Around these constraints lie the economic constraints of the institution: the structural changes in university finance, the uncertainty of recruitment, the necessity to have some kind of surplus, and so on. All staff are told about are these constraints. Yet these are merely a veil over the deeper human concerns that underpin the personal lives of managers. I'm interested in exploring methods of analysis of management behaviour which can reveal the extent to which this is the case: deeper personal constraints are the 'dark matter' of the University, and understanding its efficacy, and producing evidence for its operation is an important development in our understanding of managerial behaviour more generally.

It amuses me to think of David Willetts meeting with University Vice Chancellors, when Willetts will receive a ministerial allowance on top of his basic salary as an MP, which will be dwarfed by the salaries even of VCs for relatively modest institutions like my own. But high salaries = high stakes = big fear = bad decisions.

How does somebody with a big salary and a position to defend mitigate their risks of losing their job? First of all, they will surround themselves with people who agree with them. Preferably people who are more frightened of losing their jobs than the person at the top. That effectively puts a 'talent embargo' on managers surrounding the top figures. Anyone with integrity and a strong academic reputation would be more fearless, act with less constraint, and - frankly - be more of a threat to a fearful top dog than a help. Untalented subordinates on high salaries are malleable.

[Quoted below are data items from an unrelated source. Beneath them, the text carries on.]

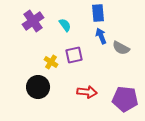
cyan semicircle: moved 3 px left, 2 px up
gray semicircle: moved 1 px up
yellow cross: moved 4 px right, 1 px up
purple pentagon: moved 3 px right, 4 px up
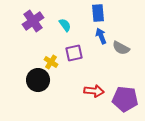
purple square: moved 2 px up
black circle: moved 7 px up
red arrow: moved 7 px right, 1 px up
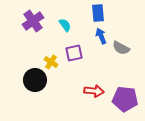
black circle: moved 3 px left
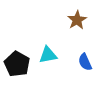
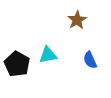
blue semicircle: moved 5 px right, 2 px up
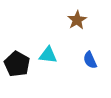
cyan triangle: rotated 18 degrees clockwise
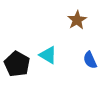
cyan triangle: rotated 24 degrees clockwise
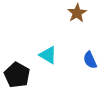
brown star: moved 7 px up
black pentagon: moved 11 px down
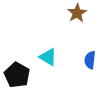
cyan triangle: moved 2 px down
blue semicircle: rotated 30 degrees clockwise
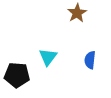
cyan triangle: rotated 36 degrees clockwise
black pentagon: rotated 25 degrees counterclockwise
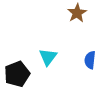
black pentagon: moved 1 px up; rotated 25 degrees counterclockwise
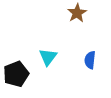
black pentagon: moved 1 px left
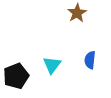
cyan triangle: moved 4 px right, 8 px down
black pentagon: moved 2 px down
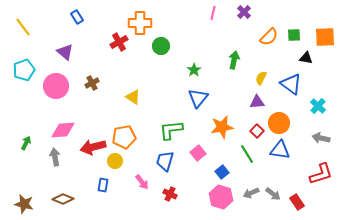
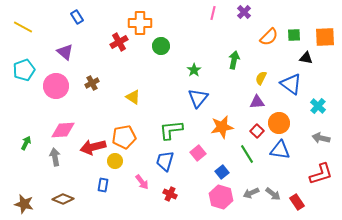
yellow line at (23, 27): rotated 24 degrees counterclockwise
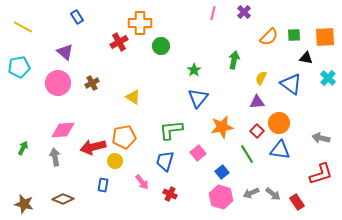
cyan pentagon at (24, 70): moved 5 px left, 3 px up; rotated 10 degrees clockwise
pink circle at (56, 86): moved 2 px right, 3 px up
cyan cross at (318, 106): moved 10 px right, 28 px up
green arrow at (26, 143): moved 3 px left, 5 px down
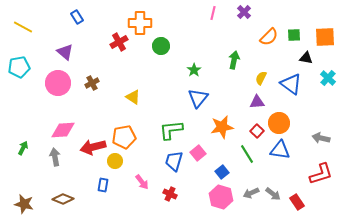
blue trapezoid at (165, 161): moved 9 px right
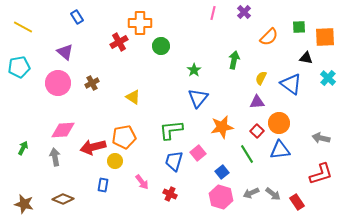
green square at (294, 35): moved 5 px right, 8 px up
blue triangle at (280, 150): rotated 15 degrees counterclockwise
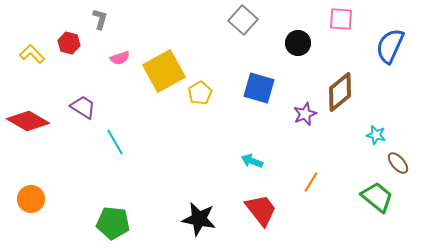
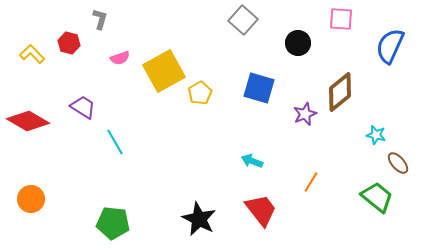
black star: rotated 16 degrees clockwise
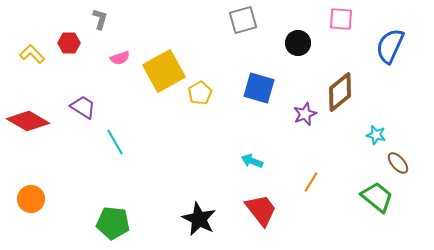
gray square: rotated 32 degrees clockwise
red hexagon: rotated 15 degrees counterclockwise
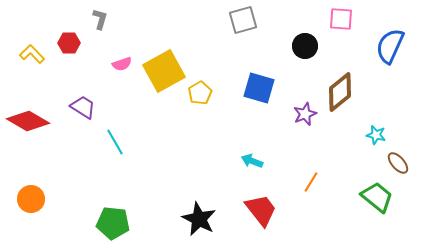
black circle: moved 7 px right, 3 px down
pink semicircle: moved 2 px right, 6 px down
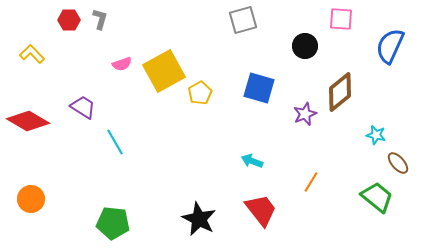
red hexagon: moved 23 px up
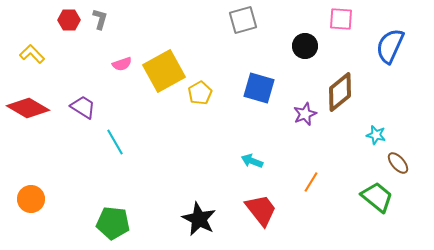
red diamond: moved 13 px up
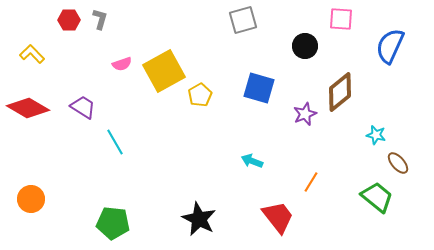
yellow pentagon: moved 2 px down
red trapezoid: moved 17 px right, 7 px down
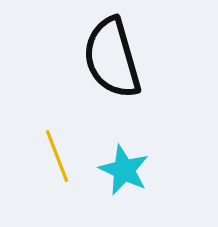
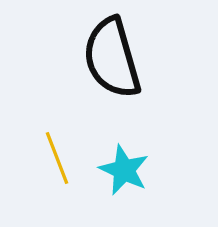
yellow line: moved 2 px down
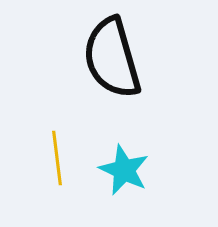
yellow line: rotated 14 degrees clockwise
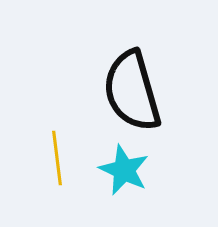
black semicircle: moved 20 px right, 33 px down
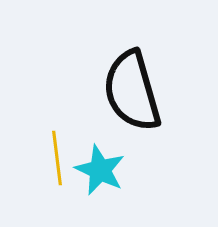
cyan star: moved 24 px left
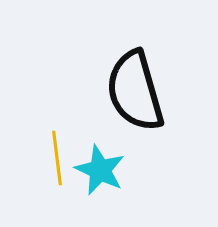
black semicircle: moved 3 px right
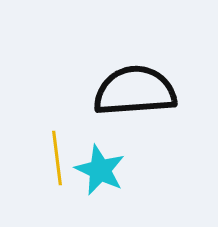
black semicircle: rotated 102 degrees clockwise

But there are deeper structural consequences of fear. The subordinates of managers act with more constraint than the person at the top, because they too are paid beyond their competence: the boss, if he or she is cruel and clever, will ever-so-often remind them of their defects and their dependence on pleasing him or her.  The result is a very strong and self-reinforcing ring of steel round the leader. Subordinates, being more fearful, are less likely to listen to people on the ground: their ears will be focused only inwards. Their nerves will jangle in trying to manage the emerging crisis on the ground as staff 'squeal' (a popular term for the complaint of exhausted lecturers) with trying to appear strong and on-message to the senior management. They will demonise staff on the ground as they seek to shift blame for problems away from themselves. One hopes that the double-bind schizophrenic situation of these people excites the academic interest of the psychologists in UCLAN!

The deep problem with this 'deafening' of management is that the only way any of us manage the constraints that bear upon us is by listening to each other. Listening not just to the people we like, or the people who think like us - they are not terribly useful in terms of handling constraints. It's the people who disagree with us, the people we don't like - they are the most important to be listened to. The human defence mechanism against constrained and pathological thinking is compassion, love, honesty and openness. Greed, ambition, lust, money and power all work against this.

It all makes for disastrous management, funded by students, where all regulatory and accountability mechanisms have been corrupted by managers, where students get a raw deal in studying in institutions where staff keep smiling through gritted teeth and desperately try not to let their depression show. Despite their self-certified competence and professionalism, management are so subject to constraints that their decisions will almost always be worse than the decisions of anyone else whose common sense would not be constrained by such forces - anyone whose compassion, love, decency and openness has not been corrupted by the poison of money and power. Curiously, this is really a systemic phenomenon: these are not inherently bad people - although they may behave badly in the circumstances they find themselves in.

The UCLAN emails deserve close study.